The Government also agreed to look at the powers of the Financial Reporting Council (FRC) – an issue that was raised independently by respondents to the consultation and by the BEIS Select Committee. On 17 April 2018, the Government launched an independent review of the FRC, led by Sir John Kingman. The review examined the role, governance and powers of the FRC, and reported on 18 December 2018. The review recommended that the FRC be replaced with an independent statutory regulator, accountable to Parliament, with a new mandate, new clarity of mission, new leadership and new powers.

Pay ratios

The Government requires public companies with more than 250 UK employees and listed on the stock exchange to report annually the ratio of CEO pay to the median pay, 25th-percentile and 75th-percentile pay of their UK workforce, along with a narrative explaining changes to that ratio from year to year. To illustrate, a median pay ratio of 50 means that the CEO is paid 50 times the median pay in the company. Pay ratio data will first be reported in 2020.

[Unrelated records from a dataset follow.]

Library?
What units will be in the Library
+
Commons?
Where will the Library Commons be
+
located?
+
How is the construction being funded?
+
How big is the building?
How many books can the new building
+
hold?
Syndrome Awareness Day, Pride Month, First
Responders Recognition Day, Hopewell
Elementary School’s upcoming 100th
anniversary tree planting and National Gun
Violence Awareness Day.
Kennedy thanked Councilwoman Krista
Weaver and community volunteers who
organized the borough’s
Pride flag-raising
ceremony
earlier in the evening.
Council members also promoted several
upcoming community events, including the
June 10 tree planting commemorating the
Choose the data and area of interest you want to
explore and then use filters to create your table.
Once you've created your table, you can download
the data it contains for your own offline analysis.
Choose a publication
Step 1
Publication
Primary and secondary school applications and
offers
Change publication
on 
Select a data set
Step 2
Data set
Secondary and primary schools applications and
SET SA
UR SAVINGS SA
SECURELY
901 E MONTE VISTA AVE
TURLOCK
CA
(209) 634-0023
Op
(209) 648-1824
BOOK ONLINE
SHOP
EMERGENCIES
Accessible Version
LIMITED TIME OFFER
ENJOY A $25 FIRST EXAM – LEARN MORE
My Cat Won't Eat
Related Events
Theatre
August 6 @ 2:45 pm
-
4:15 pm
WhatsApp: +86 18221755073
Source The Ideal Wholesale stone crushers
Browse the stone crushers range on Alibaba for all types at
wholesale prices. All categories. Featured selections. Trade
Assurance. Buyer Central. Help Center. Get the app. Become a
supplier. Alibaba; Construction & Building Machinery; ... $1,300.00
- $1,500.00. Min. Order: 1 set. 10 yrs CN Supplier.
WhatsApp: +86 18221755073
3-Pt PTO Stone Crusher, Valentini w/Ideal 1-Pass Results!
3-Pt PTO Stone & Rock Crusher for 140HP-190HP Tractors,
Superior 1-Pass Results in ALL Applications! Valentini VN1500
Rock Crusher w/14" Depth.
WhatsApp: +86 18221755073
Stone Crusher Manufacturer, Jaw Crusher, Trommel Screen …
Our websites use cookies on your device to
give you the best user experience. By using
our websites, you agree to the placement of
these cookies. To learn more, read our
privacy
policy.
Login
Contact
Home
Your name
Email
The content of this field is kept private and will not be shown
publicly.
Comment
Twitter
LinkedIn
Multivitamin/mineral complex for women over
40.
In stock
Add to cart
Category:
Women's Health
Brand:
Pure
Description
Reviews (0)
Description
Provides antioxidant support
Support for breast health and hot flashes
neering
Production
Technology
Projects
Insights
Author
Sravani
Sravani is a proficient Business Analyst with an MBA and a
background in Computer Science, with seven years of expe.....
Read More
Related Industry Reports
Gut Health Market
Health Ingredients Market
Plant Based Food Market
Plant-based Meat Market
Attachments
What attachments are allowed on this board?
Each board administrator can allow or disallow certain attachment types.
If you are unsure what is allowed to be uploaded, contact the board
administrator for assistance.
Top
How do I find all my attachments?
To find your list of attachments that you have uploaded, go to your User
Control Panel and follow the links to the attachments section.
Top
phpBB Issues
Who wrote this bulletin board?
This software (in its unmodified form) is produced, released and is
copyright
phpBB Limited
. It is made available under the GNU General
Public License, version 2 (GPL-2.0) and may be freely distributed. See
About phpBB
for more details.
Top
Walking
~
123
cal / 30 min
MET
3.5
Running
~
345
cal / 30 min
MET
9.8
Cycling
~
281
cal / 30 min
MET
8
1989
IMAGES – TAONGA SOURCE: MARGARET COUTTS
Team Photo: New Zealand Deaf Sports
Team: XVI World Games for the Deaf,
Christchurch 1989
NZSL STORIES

Analysis in this briefing of alternative, currently available data shows that:

  • A company’s ratio is partly predicted by the number of employees: larger companies have higher ratios – they are less equal.
  • Differences in ratios between companies are also explained by the type of industry they are in – not just by company size. Some industries employ much higher proportions of highly-skilled, well-paid employees (e.g. finance), while others, like retailers, have large numbers of relatively less well-paid staff. The remuneration of chief executives also varies across industries.
  • When looking at individual companies, ratios can fluctuate a lot from year to year. These fluctuations are due to the high volatility of top CEO pay, while pay in the wider workforce is more stable.

Taken together, company size, industry and the volatility of CEO pay can largely explain a company’s ratio, and changes from year to year. One can expect these factors to feature in the narrative that companies will provide along with their ratios.